[Exercices proposés]
1. Quelle superficie l'extrait sur l'Essequibo attribue-t-il au territoire disputé ?
2. Reproduisez à l'identique, dans l'extrait sur l'Essequibo, tout ce qui va de « L’Essequibo est l’un » jusqu'à « une dimension continentale. ».

[Extrait du document]
■ ■ ■ ■ ■ ■ ■

L’Essequibo est l’un des points chauds géopolitiques d’Amérique latine. Dormant, il a repris depuis quelques semaines, vigueur et modalité éruptives, qui ont une dimension continentale.

Quel est l’enjeu ainsi disputé ? Un territoire d’extension appréciable de 159 000 kilomètres carrés, c’est-à-dire 1/5e de la superficie du Venezuela, et 3/5e de celle du Guyana. Longtemps sans valeur économique particulière, il a pris une dimension plus attractive après la découverte de champs pétroliers. Au point que le Guyana a ignoré en 2020 la pandémie et affiche une santé exceptionnelle peut-être mal vécue par son voisin, champion des indices négatifs. Le contentieux pourtant ne peut être réduit à cette dimension pétrolière. Il remonte aux premiers moments de l’indépendance vénézuélienne. Et comme bien d’autres conflits territoriaux, le Venezuela, fort du consensus adopté à la conférence de Panama en 1826, qui avait réuni les représentants des indépendances hispano-américaines, considérait que les frontières de la capitainerie coloniale devaient être respectées. Au nom du respect des frontières héritées de la colonisation, en termes juridiques l’uti possidetis juris, en 1810 la frontière de l’Empire colonial espagnol, dans le cas d’espèce la vice-royauté de Nouvelle Grenade et celle de la possession hollandaise de Guyane se trouvait sur le fleuve Essequibo.

Ce principe de précaution a été difficilement respecté au fil des années. Sa mise en œuvre l’était bien davantage dans le cas d’espèce. Le Guyana en effet était et est resté jusqu’en 1966, possession du Royaume-Uni. Puissance influente majeure en Amérique latine, à l’aube des indépendances latino-américaines, le Royaume-Uni a multiplié les ingérences de toute nature. Il a parrainé en 1827 l’indépendance de l’Uruguay. Occupé les Malouines argentines en 1833. Le Honduras britannique a pris forme de la fin du XVIIIe siècle à 1862. C’est dans ce contexte que l’Angleterre s’est installée au Guyana, cédé par les Pays-Bas en 1814. Chargé par la couronne britannique de délimiter ce nouveau domaine, un géographe, allemand, Robert Schomburgk, a été recruté à cet effet. Il s’y est repris à trois fois à partir de 1841 pour établir un cadastre conforme aux attentes du donneur d’ordres, élargissant le domaine britannique. Passant dans sa dernière version, le fleuve Essequibo, et de fil en aiguille se rapprochant des bouches de l’Orénoque.

■ ■ ■ ■ ■ ■ ■

[Matériel fourni]
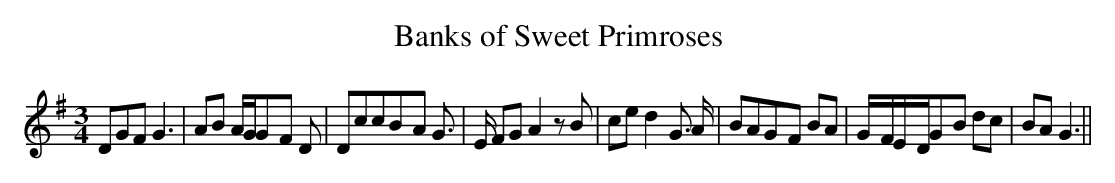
X:1
T:Banks of Sweet Primroses
M:3/4
L:1/8
K:G
 DGF G3| AB A/2G/2G-F D| DccB-A G3/2| E/2 FG A2 z B| ce d2 G3/2 A/2|\
 BAG-F BA|G/2-F/2E/2-D/2G-B dc| BA G3||
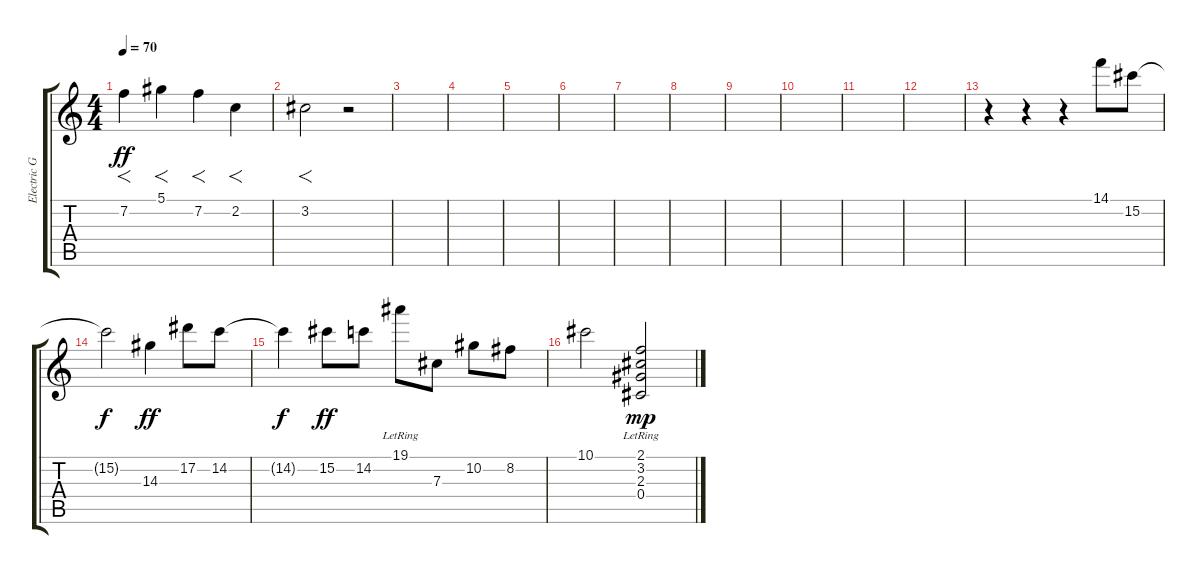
\track ("Electric Guit" "Electric G") {instrument acousticguitarsteel}
\staff {score tabs}
\tuning (Eb4 Bb3 Gb3 Db3 Ab2 Eb2) {hide}
\ts (4 4)
\tempo 70
\clef g2
\ks c
7.2.4{f dy ff} 5.1.4{f} 7.2.4{f} 2.2.4{f} |
3.2.2{f} r.2 |
|
|
|
|
|
|
|
|
|
|
r.4 r.4 r.4 14.1.8 15.2.8 |
15.2{t}.2{dy f} 14.3.4{dy ff} 17.2.8 14.2.8 |
14.2{t}.4{dy f} 15.2.8{dy ff} 14.2.8 19.1{lr}.8 7.3.8 10.2.8 8.2.8 |
10.1.2 (2.1 3.2 2.3 0.4{lr}).2{dy mp}
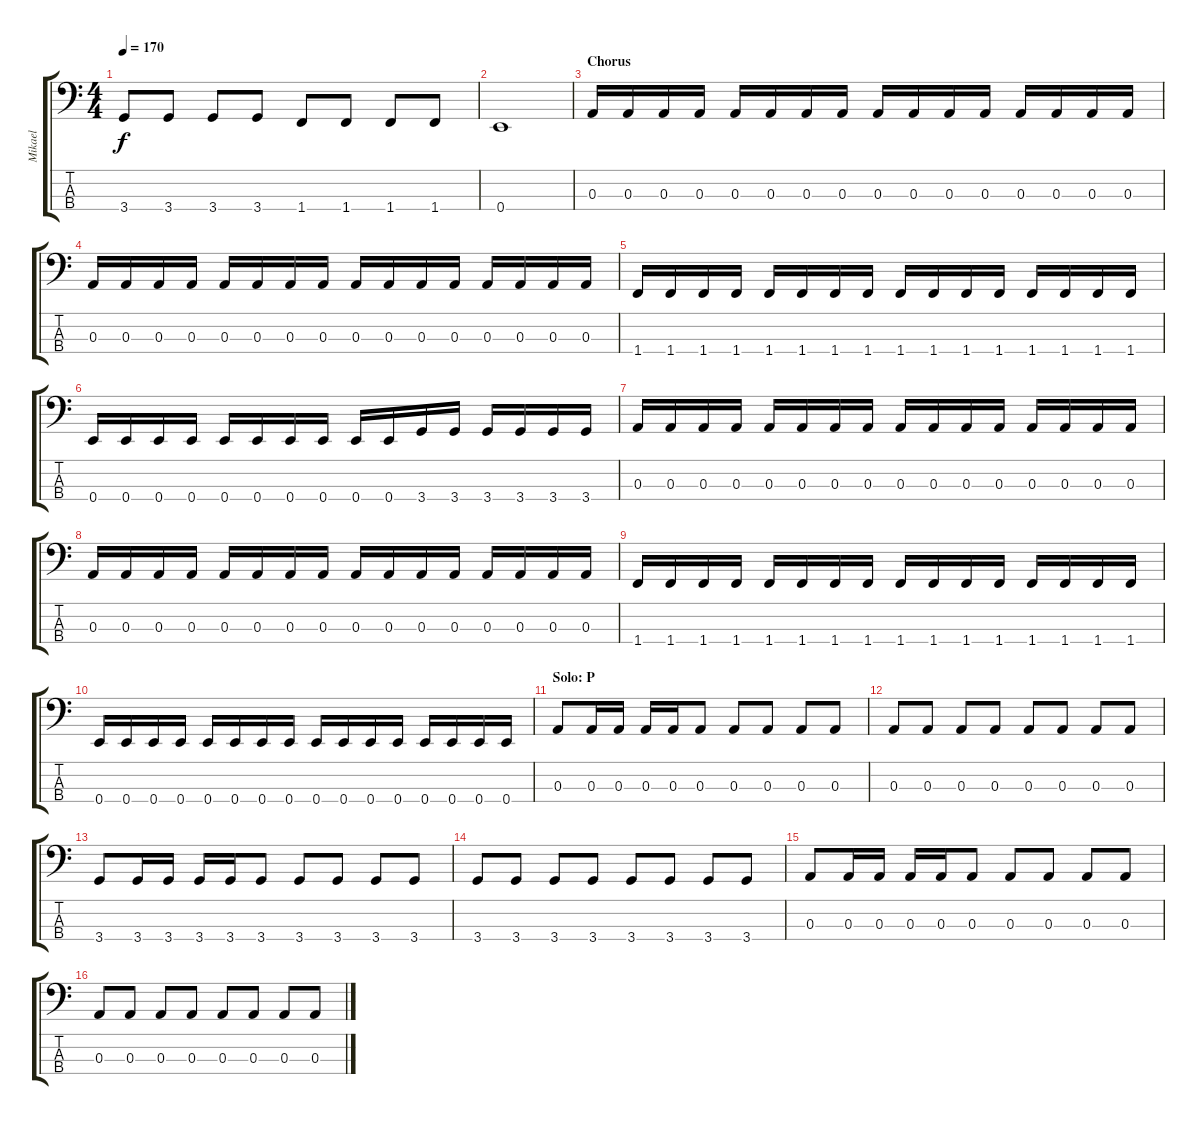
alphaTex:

\track ("Mikael" "Mikael") {instrument electricbasspick}
\staff {score tabs}
\tuning (G2 D2 A1 E1) {hide}
\ts (4 4)
\tempo 170
\clef f4
\ks c
3.4.8{dy f} 3.4.8 3.4.8 3.4.8 1.4.8 1.4.8 1.4.8 1.4.8 |
0.4.1 |
\section ("" "Chorus")
0.3.16 0.3.16 0.3.16 0.3.16 0.3.16 0.3.16 0.3.16 0.3.16 0.3.16 0.3.16 0.3.16 0.3.16 0.3.16 0.3.16 0.3.16 0.3.16 |
0.3.16 0.3.16 0.3.16 0.3.16 0.3.16 0.3.16 0.3.16 0.3.16 0.3.16 0.3.16 0.3.16 0.3.16 0.3.16 0.3.16 0.3.16 0.3.16 |
1.4.16 1.4.16 1.4.16 1.4.16 1.4.16 1.4.16 1.4.16 1.4.16 1.4.16 1.4.16 1.4.16 1.4.16 1.4.16 1.4.16 1.4.16 1.4.16 |
0.4.16 0.4.16 0.4.16 0.4.16 0.4.16 0.4.16 0.4.16 0.4.16 0.4.16 0.4.16 3.4.16 3.4.16 3.4.16 3.4.16 3.4.16 3.4.16 |
0.3.16 0.3.16 0.3.16 0.3.16 0.3.16 0.3.16 0.3.16 0.3.16 0.3.16 0.3.16 0.3.16 0.3.16 0.3.16 0.3.16 0.3.16 0.3.16 |
0.3.16 0.3.16 0.3.16 0.3.16 0.3.16 0.3.16 0.3.16 0.3.16 0.3.16 0.3.16 0.3.16 0.3.16 0.3.16 0.3.16 0.3.16 0.3.16 |
1.4.16 1.4.16 1.4.16 1.4.16 1.4.16 1.4.16 1.4.16 1.4.16 1.4.16 1.4.16 1.4.16 1.4.16 1.4.16 1.4.16 1.4.16 1.4.16 |
0.4.16 0.4.16 0.4.16 0.4.16 0.4.16 0.4.16 0.4.16 0.4.16 0.4.16 0.4.16 0.4.16 0.4.16 0.4.16 0.4.16 0.4.16 0.4.16 |
\section ("" "Solo: P")
0.3.8 0.3.16 0.3.16 0.3.16 0.3.16 0.3.8 0.3.8 0.3.8 0.3.8 0.3.8 |
0.3.8 0.3.8 0.3.8 0.3.8 0.3.8 0.3.8 0.3.8 0.3.8 |
3.4.8 3.4.16 3.4.16 3.4.16 3.4.16 3.4.8 3.4.8 3.4.8 3.4.8 3.4.8 |
3.4.8 3.4.8 3.4.8 3.4.8 3.4.8 3.4.8 3.4.8 3.4.8 |
0.3.8 0.3.16 0.3.16 0.3.16 0.3.16 0.3.8 0.3.8 0.3.8 0.3.8 0.3.8 |
0.3.8 0.3.8 0.3.8 0.3.8 0.3.8 0.3.8 0.3.8 0.3.8
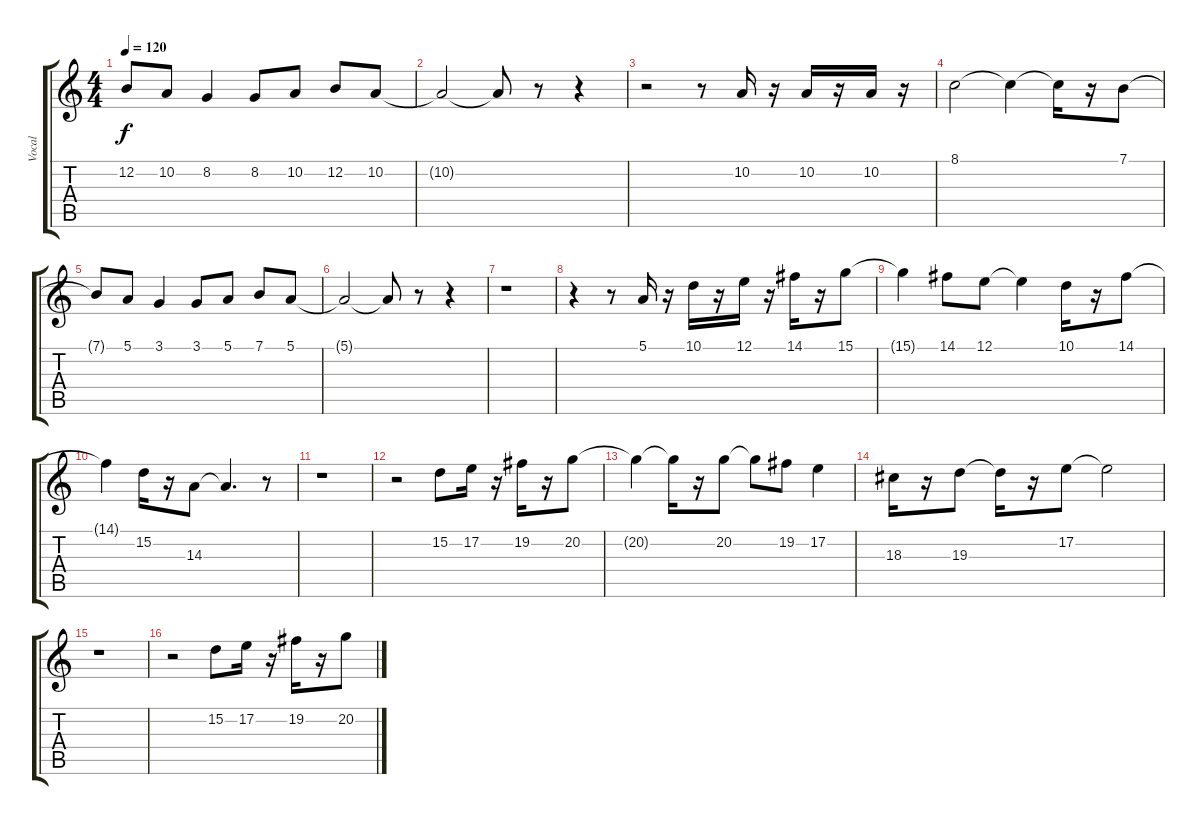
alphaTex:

\track ("Vocal" "Vocal") {instrument oboe}
\staff {score tabs}
\tuning (E4 B3 G3 D3 A2 E2) {hide}
\ts (4 4)
\tempo 120
\clef g2
\ks c
12.2{t}.8{dy f} 10.2.8 8.2.4 8.2.8 10.2.8 12.2.8 10.2.8 |
10.2{t}.2 10.2{t}.8 r.8 r.4 |
r.2 r.8 10.2.16 r.16 10.2.16 r.16 10.2.16 r.16 |
8.1.2 8.1{t}.4 8.1{t}.16 r.16 7.1.8 |
7.1{t}.8 5.1.8 3.1.4 3.1.8 5.1.8 7.1.8 5.1.8 |
5.1{t}.2 5.1{t}.8 r.8 r.4 |
r.1 |
r.4 r.8 5.1.16 r.16 10.1.16 r.16 12.1.16 r.16 14.1.16 r.16 15.1.8 |
15.1{t}.4 14.1.8 12.1.8 12.1{t}.4 10.1.16 r.16 14.1.8 |
14.1{t}.4 15.2.16 r.16 14.3.8 14.3{t}.4{d} r.8 |
r.1 |
r.2 15.2.8 17.2.16 r.16 19.2.16 r.16 20.2.8 |
20.2{t}.4 20.2{t}.16 r.16 20.2.8 20.2{t}.8 19.2.8 17.2.4 |
18.3.16 r.16 19.3.8 19.3{t}.16 r.16 17.2.8 17.2{t}.2 |
r.1 |
r.2 15.2.8 17.2.16 r.16 19.2.16 r.16 20.2.8
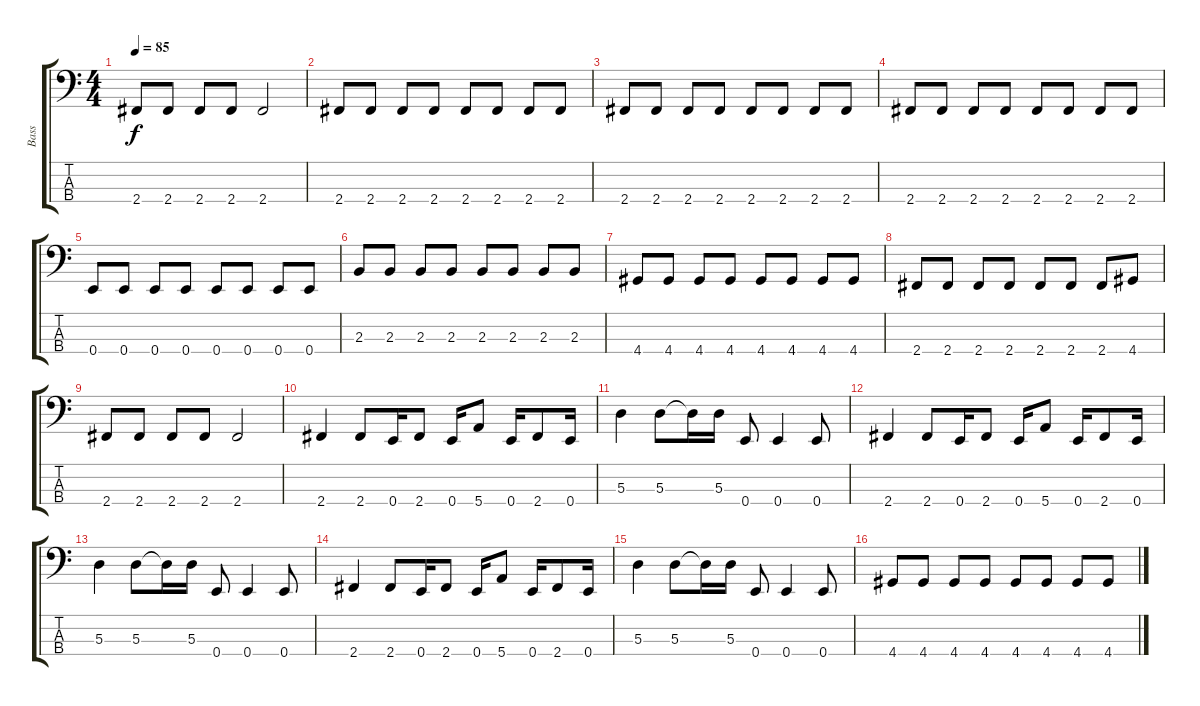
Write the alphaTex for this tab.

\track ("Bass" "Bass") {instrument electricbassfinger}
\staff {score tabs}
\tuning (G2 D2 A1 E1) {hide}
\ts (4 4)
\tempo 85
\clef f4
\ks c
2.4.8{dy f} 2.4.8 2.4.8 2.4.8 2.4.2 |
2.4.8 2.4.8 2.4.8 2.4.8 2.4.8 2.4.8 2.4.8 2.4.8 |
2.4.8 2.4.8 2.4.8 2.4.8 2.4.8 2.4.8 2.4.8 2.4.8 |
2.4.8 2.4.8 2.4.8 2.4.8 2.4.8 2.4.8 2.4.8 2.4.8 |
0.4.8 0.4.8 0.4.8 0.4.8 0.4.8 0.4.8 0.4.8 0.4.8 |
2.3.8 2.3.8 2.3.8 2.3.8 2.3.8 2.3.8 2.3.8 2.3.8 |
4.4.8 4.4.8 4.4.8 4.4.8 4.4.8 4.4.8 4.4.8 4.4.8 |
2.4.8 2.4.8 2.4.8 2.4.8 2.4.8 2.4.8 2.4.8 4.4.8 |
2.4.8 2.4.8 2.4.8 2.4.8 2.4.2 |
2.4.4 2.4.8 0.4.16 2.4.8 0.4.16 5.4.8 0.4.16 2.4.8 0.4.16 |
5.3.4 5.3.8 5.3{t}.16 5.3.16 0.4.8 0.4.4 0.4.8 |
2.4.4 2.4.8 0.4.16 2.4.8 0.4.16 5.4.8 0.4.16 2.4.8 0.4.16 |
5.3.4 5.3.8 5.3{t}.16 5.3.16 0.4.8 0.4.4 0.4.8 |
2.4.4 2.4.8 0.4.16 2.4.8 0.4.16 5.4.8 0.4.16 2.4.8 0.4.16 |
5.3.4 5.3.8 5.3{t}.16 5.3.16 0.4.8 0.4.4 0.4.8 |
4.4.8 4.4.8 4.4.8 4.4.8 4.4.8 4.4.8 4.4.8 4.4.8
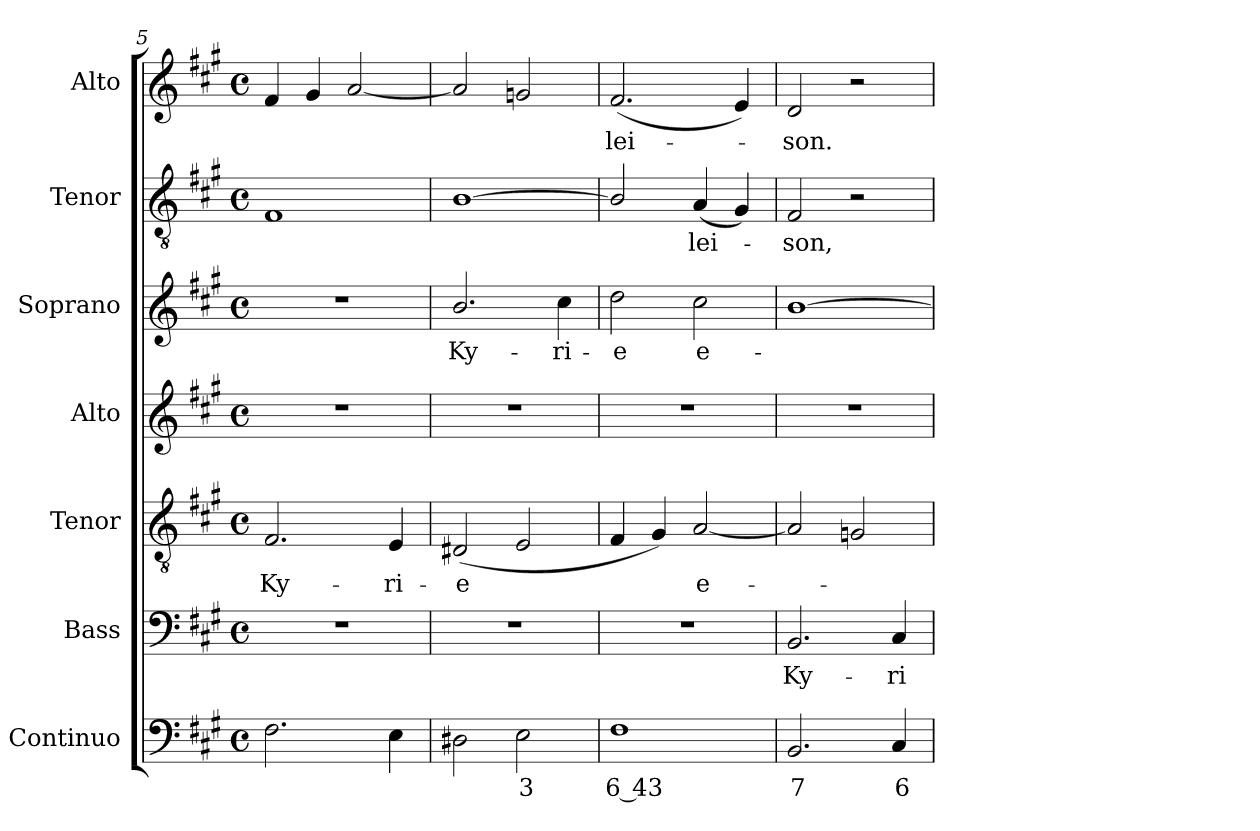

■ ■ ■ ■ ■ ■ ■

[Réponses par exercice]
1. 159 000 kilomètres carrés.

2.
L’Essequibo est l’un des points chauds géopolitiques d’Amérique latine. Dormant, il a repris depuis quelques semaines, vigueur et modalité éruptives, qui ont une dimension continentale.